▸ **What to do**: Copy out the entries below precisely; nothing is to be omitted.
++++
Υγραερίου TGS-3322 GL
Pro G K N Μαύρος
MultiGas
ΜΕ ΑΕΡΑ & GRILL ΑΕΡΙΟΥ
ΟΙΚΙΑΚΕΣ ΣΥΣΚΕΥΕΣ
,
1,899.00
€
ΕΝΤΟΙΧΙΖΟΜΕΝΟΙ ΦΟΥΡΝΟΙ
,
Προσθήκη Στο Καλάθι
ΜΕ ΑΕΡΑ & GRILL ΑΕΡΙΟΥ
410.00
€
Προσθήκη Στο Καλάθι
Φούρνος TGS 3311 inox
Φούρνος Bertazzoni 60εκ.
++++
▸ **Response**:
Υγραερίου TGS-3322 GL
Pro G K N Μαύρος
MultiGas
ΜΕ ΑΕΡΑ & GRILL ΑΕΡΙΟΥ
ΟΙΚΙΑΚΕΣ ΣΥΣΚΕΥΕΣ
,
1,899.00
€
ΕΝΤΟΙΧΙΖΟΜΕΝΟΙ ΦΟΥΡΝΟΙ
,
Προσθήκη Στο Καλάθι
ΜΕ ΑΕΡΑ & GRILL ΑΕΡΙΟΥ
410.00
€
Προσθήκη Στο Καλάθι
Φούρνος TGS 3311 inox
Φούρνος Bertazzoni 60εκ.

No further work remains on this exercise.